On Monday 25th April, just one day after World Meningitis Day, MPs gathered in parliament to debate the availability of the Meningitis B (MenB) vaccine to children in the UK. The debate was the result of the UK’s most signed petition, which requested that all children under the age of 11 should receive the MenB vaccine free of charge.The petition, which gathered over 820,000 signatures, gained momentum after the tragic death of meningitis victim, 4 year old Faye Burdett, and the highly publicised story of rugby star, Matt Dawson’s, son who survived the disease.
Currently the vaccine is offered to babies at two months, four months and a booster at 12 months as part of the routine NHS childhood vaccination programme. It was widely hoped that the parliamentary debate would conclude with the decision to increase the meningitis immunisation schedule to include older children. However, the UK government has previously been hesitant to widen the meningitis immunisation schedule due to the restrictions from the current ‘cost-effectiveness’ framework implemented by the Joint Committee on Vaccine and Immunisation (JCVI).
As a result of the public disapproval of the current framework, it has been decided that there will be a review of the current cost-effectiveness rules. It is hoped that the results of the review will be made available to the public and that the review will suggest adjustments to allow for further vaccines to be made available in order to prevent needless deaths from infectious diseases.
Subsequently, there has been a government commitment to fund a study into teenage intervention for MenB that will begin in December 2017. It will investigate the plausibility of teenagers being carriers of the organisms that cause meningitis.

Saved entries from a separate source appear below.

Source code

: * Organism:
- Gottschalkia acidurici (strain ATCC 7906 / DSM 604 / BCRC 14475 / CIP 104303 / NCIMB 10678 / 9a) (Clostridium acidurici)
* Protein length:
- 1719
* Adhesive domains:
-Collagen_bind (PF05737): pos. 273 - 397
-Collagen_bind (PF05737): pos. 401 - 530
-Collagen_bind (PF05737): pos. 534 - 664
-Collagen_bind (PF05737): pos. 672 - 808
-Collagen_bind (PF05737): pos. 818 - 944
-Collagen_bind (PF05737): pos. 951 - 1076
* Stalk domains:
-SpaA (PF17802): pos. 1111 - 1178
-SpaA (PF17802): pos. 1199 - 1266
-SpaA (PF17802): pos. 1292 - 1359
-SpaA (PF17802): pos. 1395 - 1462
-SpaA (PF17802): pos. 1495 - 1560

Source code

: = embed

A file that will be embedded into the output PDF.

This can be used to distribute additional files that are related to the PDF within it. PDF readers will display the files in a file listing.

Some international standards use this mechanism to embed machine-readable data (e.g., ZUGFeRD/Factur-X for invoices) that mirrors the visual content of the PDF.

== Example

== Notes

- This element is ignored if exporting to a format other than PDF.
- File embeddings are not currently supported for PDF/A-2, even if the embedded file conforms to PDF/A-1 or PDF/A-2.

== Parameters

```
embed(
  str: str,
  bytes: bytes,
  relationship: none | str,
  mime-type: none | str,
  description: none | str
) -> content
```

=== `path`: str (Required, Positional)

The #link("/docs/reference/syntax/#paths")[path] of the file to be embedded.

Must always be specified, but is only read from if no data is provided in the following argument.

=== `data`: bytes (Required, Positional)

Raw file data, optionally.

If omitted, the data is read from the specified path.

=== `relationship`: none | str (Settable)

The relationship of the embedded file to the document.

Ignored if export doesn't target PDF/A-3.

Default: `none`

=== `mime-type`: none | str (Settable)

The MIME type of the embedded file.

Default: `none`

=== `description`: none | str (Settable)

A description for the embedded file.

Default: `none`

Whilst the delay of the study is disapointing, this is a positive development as there is potential for herd protection by vaccinating adolescents as carriers.
Unfortunately the debate excluded any commitment to introduce a further catch-up campaign for under-fives. In absence of this offer of further protection, the government has agreed to fund a disease public awareness programme that will be launched in the autumn. Although the most effective form of protection against meningitis is vaccination, the campaign will hopefully inform the public about the signs and symptoms of the disease and prepare people to act quickly if they suspect any signs of illness.